In Greek the tribesmen were called Libyes and their country became "Libya", although in ancient Greece the term had a broader meaning, encompassing all of North Africa west of Egypt. Later on, at the time of Ibn Khaldun, the same big tribe was known as Lawata.

A part of the Ottoman Empire since the sixteenth century, Libya became an Italian colony in 1911. The country saw much fighting in the desert during the Second World War, during which period Libya was under the Allied rule. From 1945–1951 Libya remained under the UN trusteeship, after which it became an independent nation.

Libya, once shunned by much of the international community over the 1988 bombing of a PanAm plane above the Scottish town of Lockerbie, has undergone a dramatic rehabilitation.

Tripoli formally took responsibility for the incident in 2003. The move, part of a deal to compensate families of the 270 victims, heralded the lifting of UN sanctions.

Months later, Libya renounced weapons of mass destruction, paving the way for a further blossoming of relations with the West.

The Libyan economy depends primarily upon revenues from the oil sector, which contribute about 95% of export earnings, about one-quarter of GDP, and 60% of public sector wages.

Both the discovery of oil and the rise in Western influence proved to be divisive elements for the Libyan state. Revenues from the oil industry benefited relatively few in Libyan society and led to greater stratification between the small wealthy group and the large poor one.

Libya is a transit and destination country for men, women, and children from sub-Saharan Africa and Asia trafficked for forced labor and sexual exploitation; many victims willingly migrate to Libya en route to Europe with the help of smugglers, but may be forced into prostitution or work as laborers and beggars to pay off their $800-$1,200 smuggling debt; laborers from Egypt, Sudan, and Ethiopia are reportedly trafficked to Libya for the purpose of labor exploitation.

Tripoli is the capital of Libya and its largest city. Other cities include Ajdabiyah, Al Bayda, Al Marj, Benghazi, Darnah, Misratah, and Tobruk.

Oil was discovered in 1958 and with it, the country was transformed into a wealthy monarchy. Ten years later, though, the king was overthrown in a coup led by the 27-year-old Muammar Gaddafi, and Libya embarked on a radically new chapter in its history.

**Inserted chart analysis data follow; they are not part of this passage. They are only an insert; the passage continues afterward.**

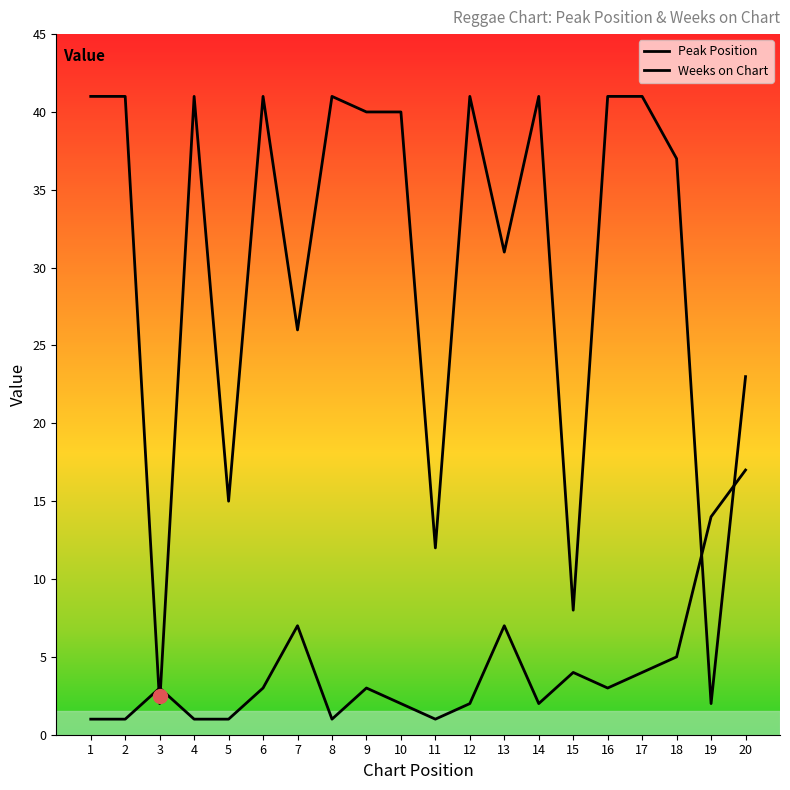

Is it true that Peak Position equals 1 at 4?

True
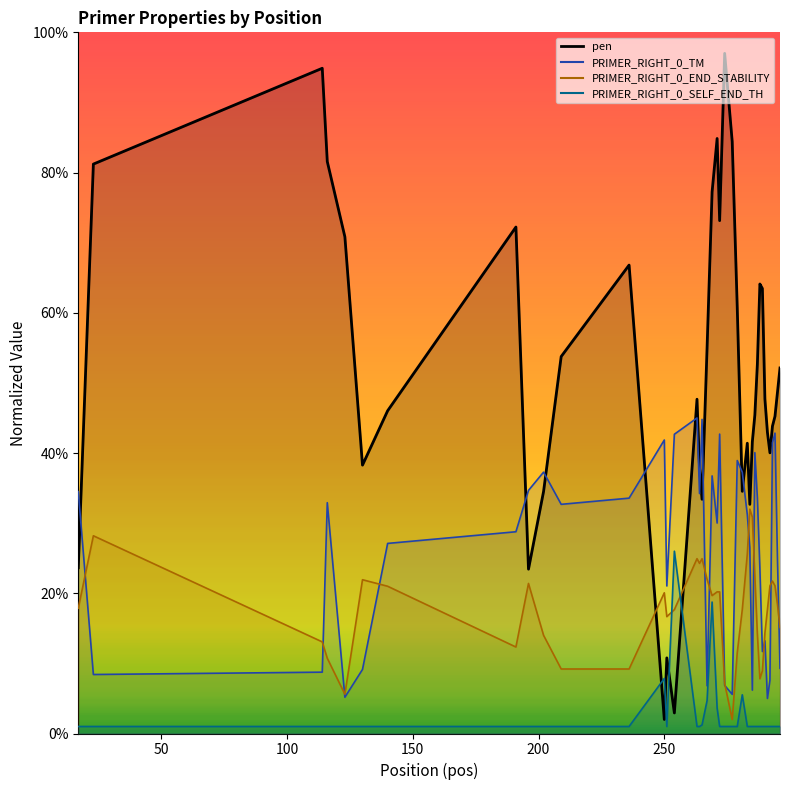

How many interior local peaks does the PRIMER_RIGHT_0_END_STABILITY series have?

8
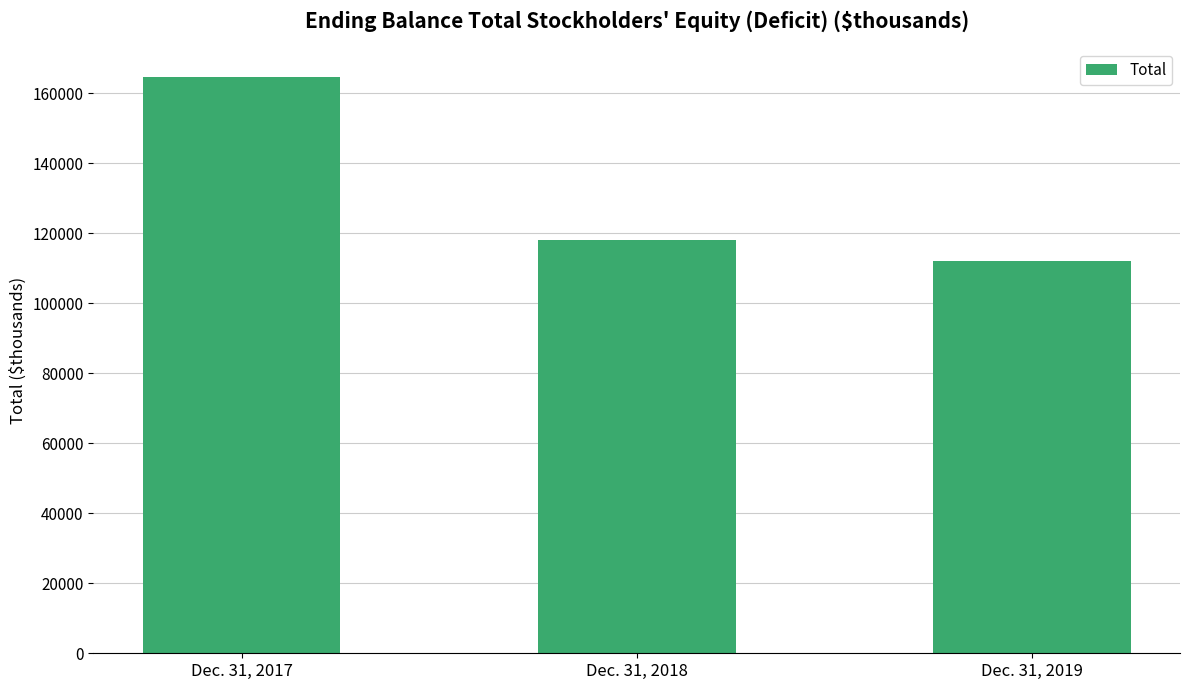

What is the maximum value shown in the chart?

164611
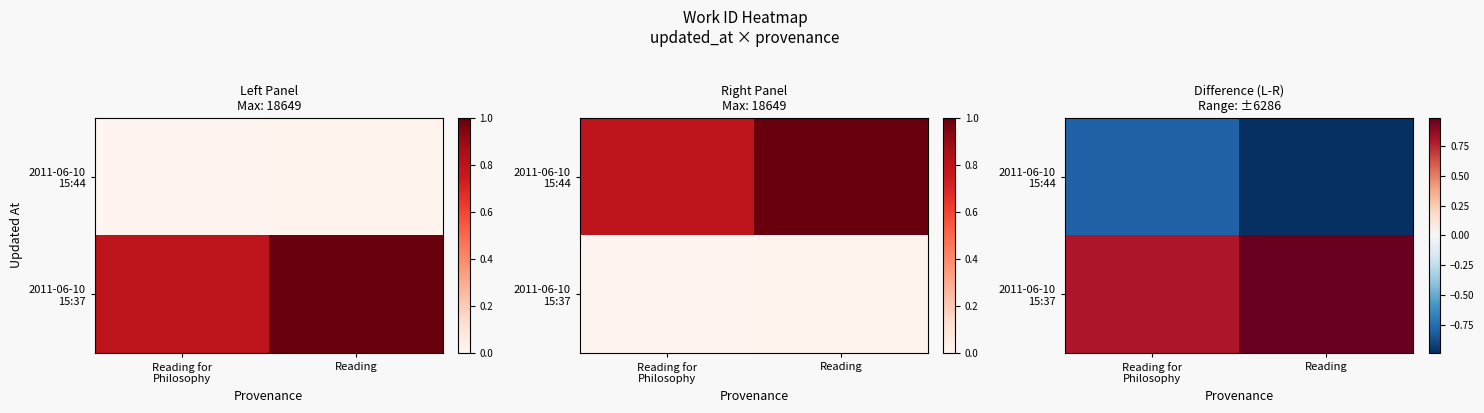

Where is 2011-06-10 15:37 nearest to the value 0?

Reading for Philosophy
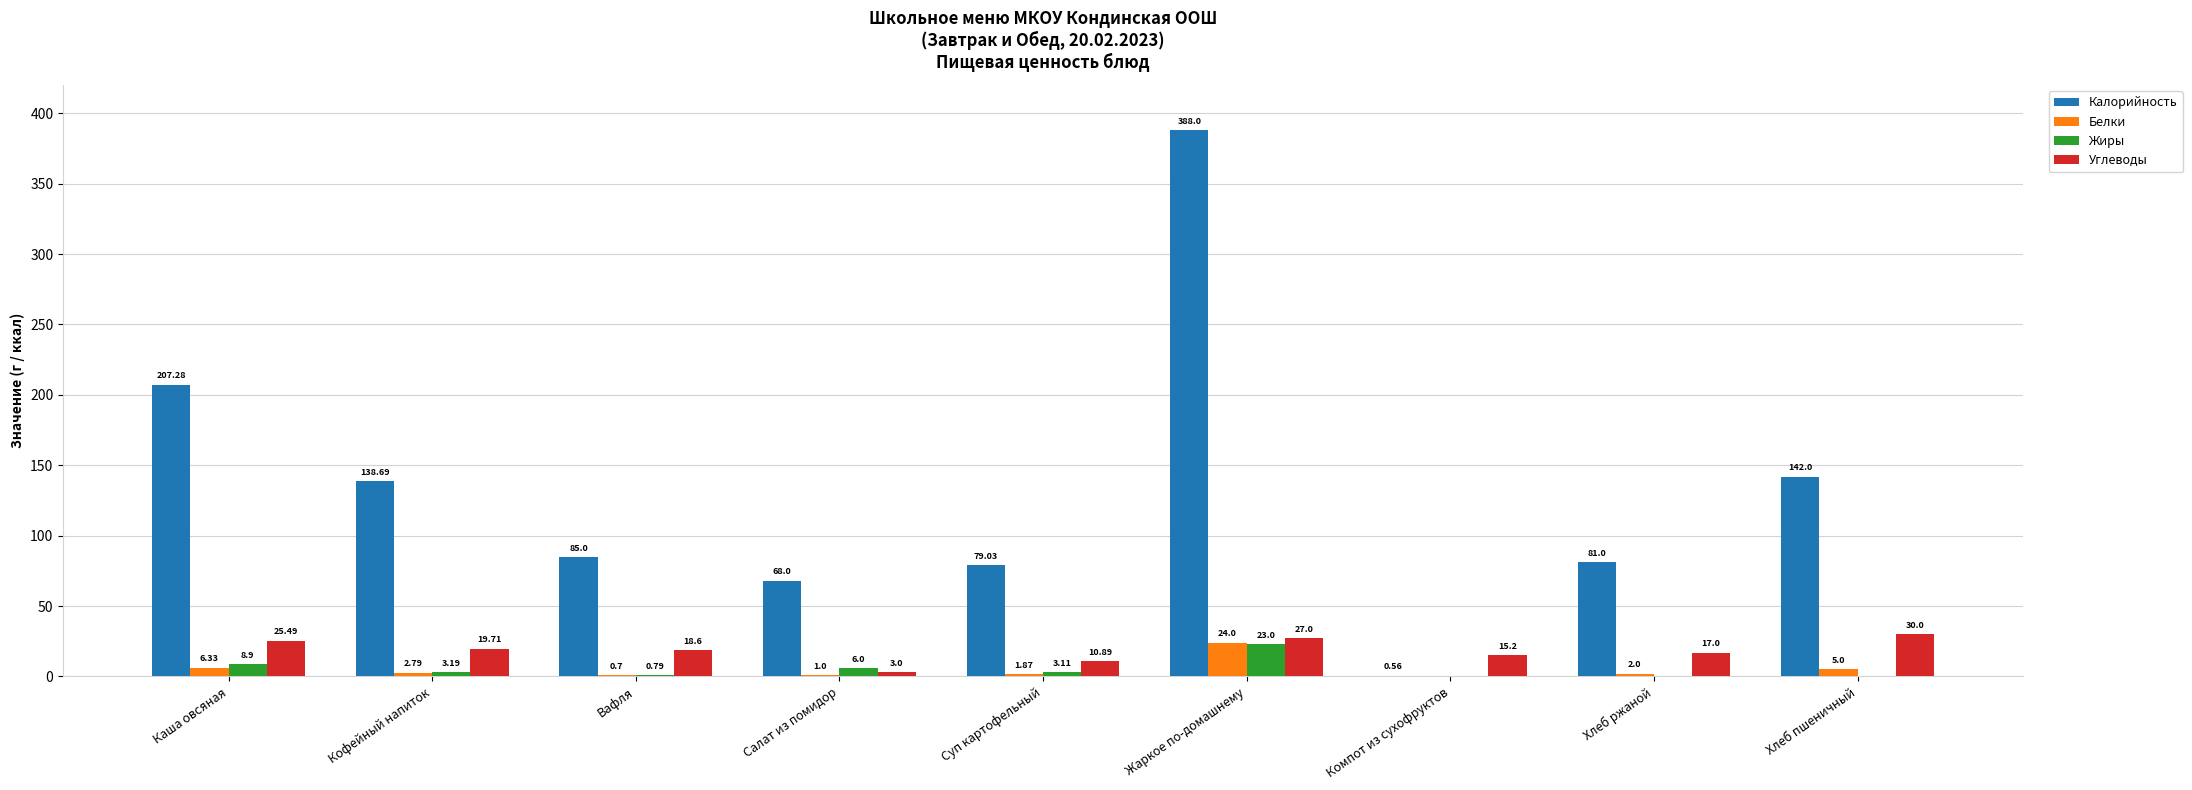

Is the value of Жиры at Каша овсяная greater than the value of Калорийность at Суп картофельный?

No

The system is a combination of socialism and Islam derived in part from tribal practices and is supposed to be implemented by the Libyan people themselves in a unique form of "direct democracy."

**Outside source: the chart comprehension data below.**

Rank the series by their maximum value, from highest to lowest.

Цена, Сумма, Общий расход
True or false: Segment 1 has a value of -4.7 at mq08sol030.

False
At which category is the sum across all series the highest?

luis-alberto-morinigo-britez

Qadhafi following the 1969 military coup, began to espouse his own political system, the Third Universal Theory and has always seen himself as a revolutionary and visionary leader. He used oil funds during the 1970s and 1980s to promote his ideology outside Libya, supporting subversives and terrorists abroad to hasten the end of Marxism and capitalism.

The most significant milestones in Libya's history were the introduction of Islam and the Arabization of the country in the Middle Ages, and, within the last two generations, national independence, the discovery of petroleum, and the September 1969 revolution that brought Muammar al Qadhafi to power.

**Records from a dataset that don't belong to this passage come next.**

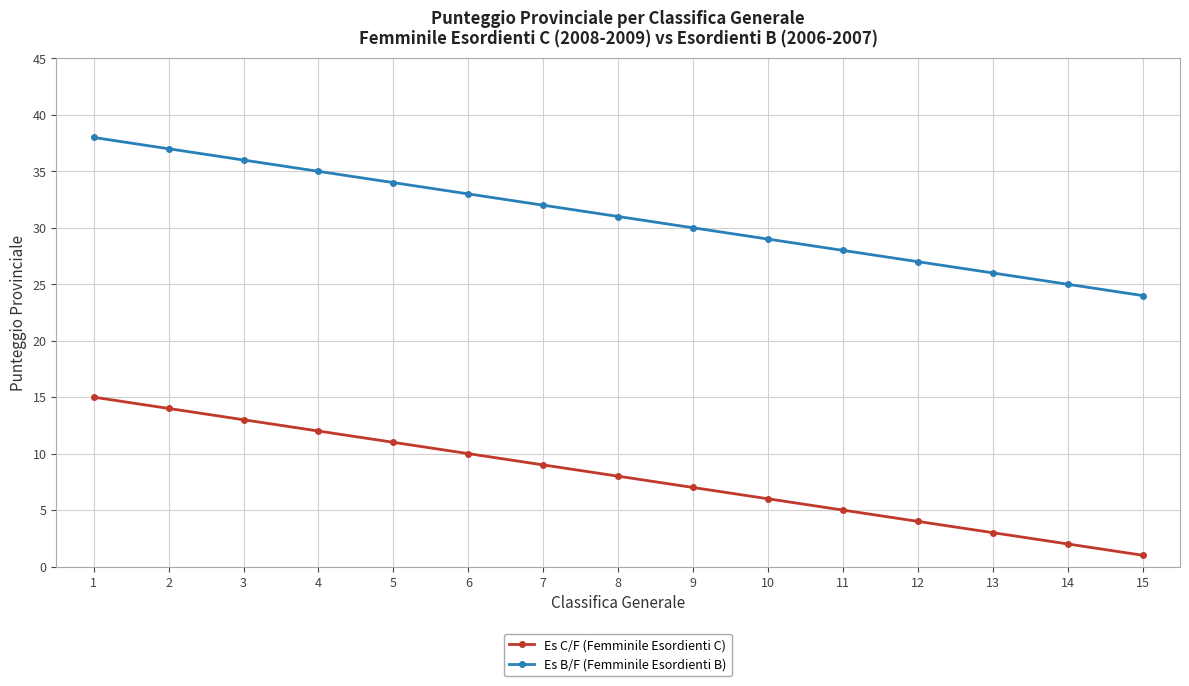

Count the number of data series in this chart.

2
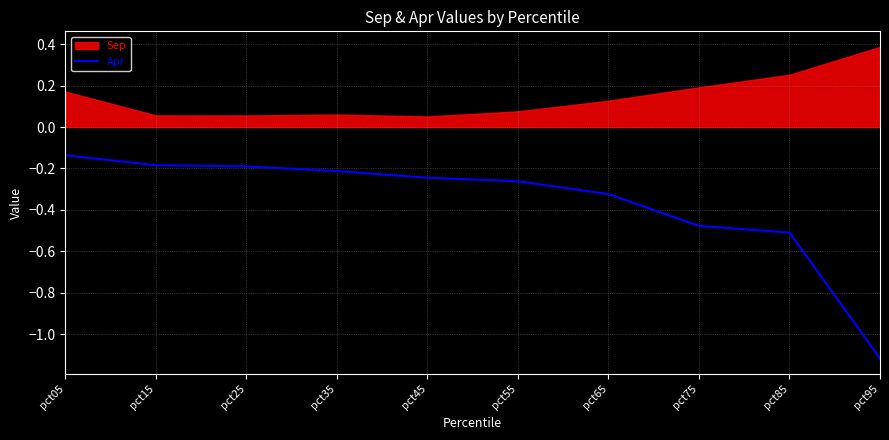

True or false: the data shows -0.2 at pct85.

False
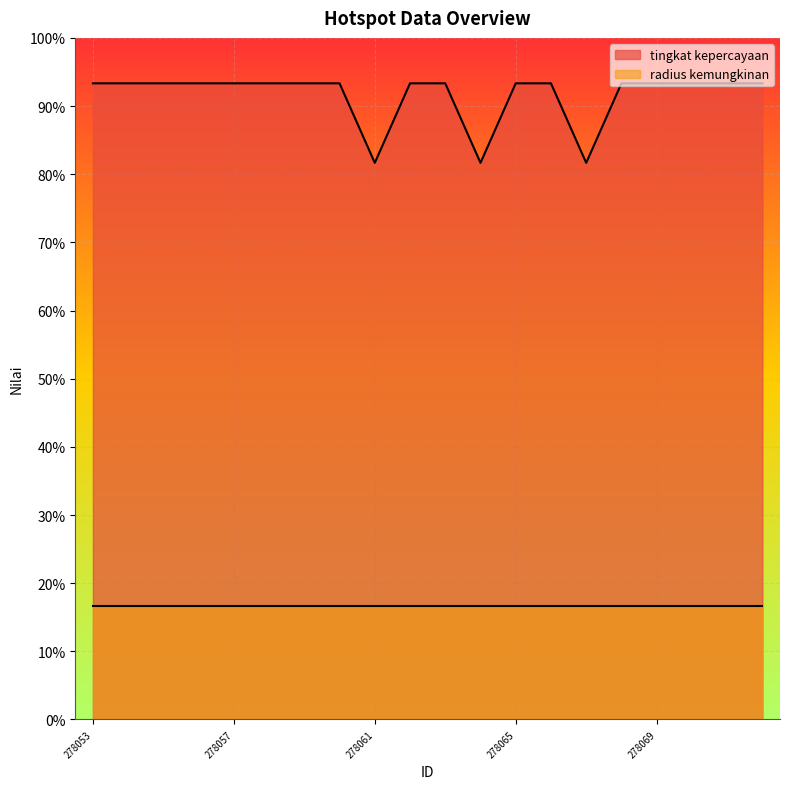

What are all the series names shown in the legend?

tingkat kepercayaan, radius kemungkinan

The era since 1969 has brought many important changes. The Qadhafi regime has made the first real attempt to unify Libya's diverse peoples and to create a distinct Libyan state and identity. It has created new political structures and made a determined effort at diversified economic development financed by oil revenues.

The regime has also aspired to leadership in Arab and world affairs. As a consequence of these developments, Libyan society has been subjected to a significant degree of government direction and supervision, much of it at the behest of Qadhafi himself.

Until the Libyan Revolution in 1969, few Westerners had any knowledge of Libya beyond an awareness of it as the site of desert campaigns in World War II, such as Al Alamein, and the ruins of ancient Carthage and Tripoli.

Early Libyan history was influenced by numerous foreign conquerors, including the Phoenicians, the Greeks, the Romans, and, most significantly, the Arabs, who established Islam in the late seventh and early eighth centuries. The Arab conquest of North Africa left a lasting mark on the Berber tribes that inhabited the area.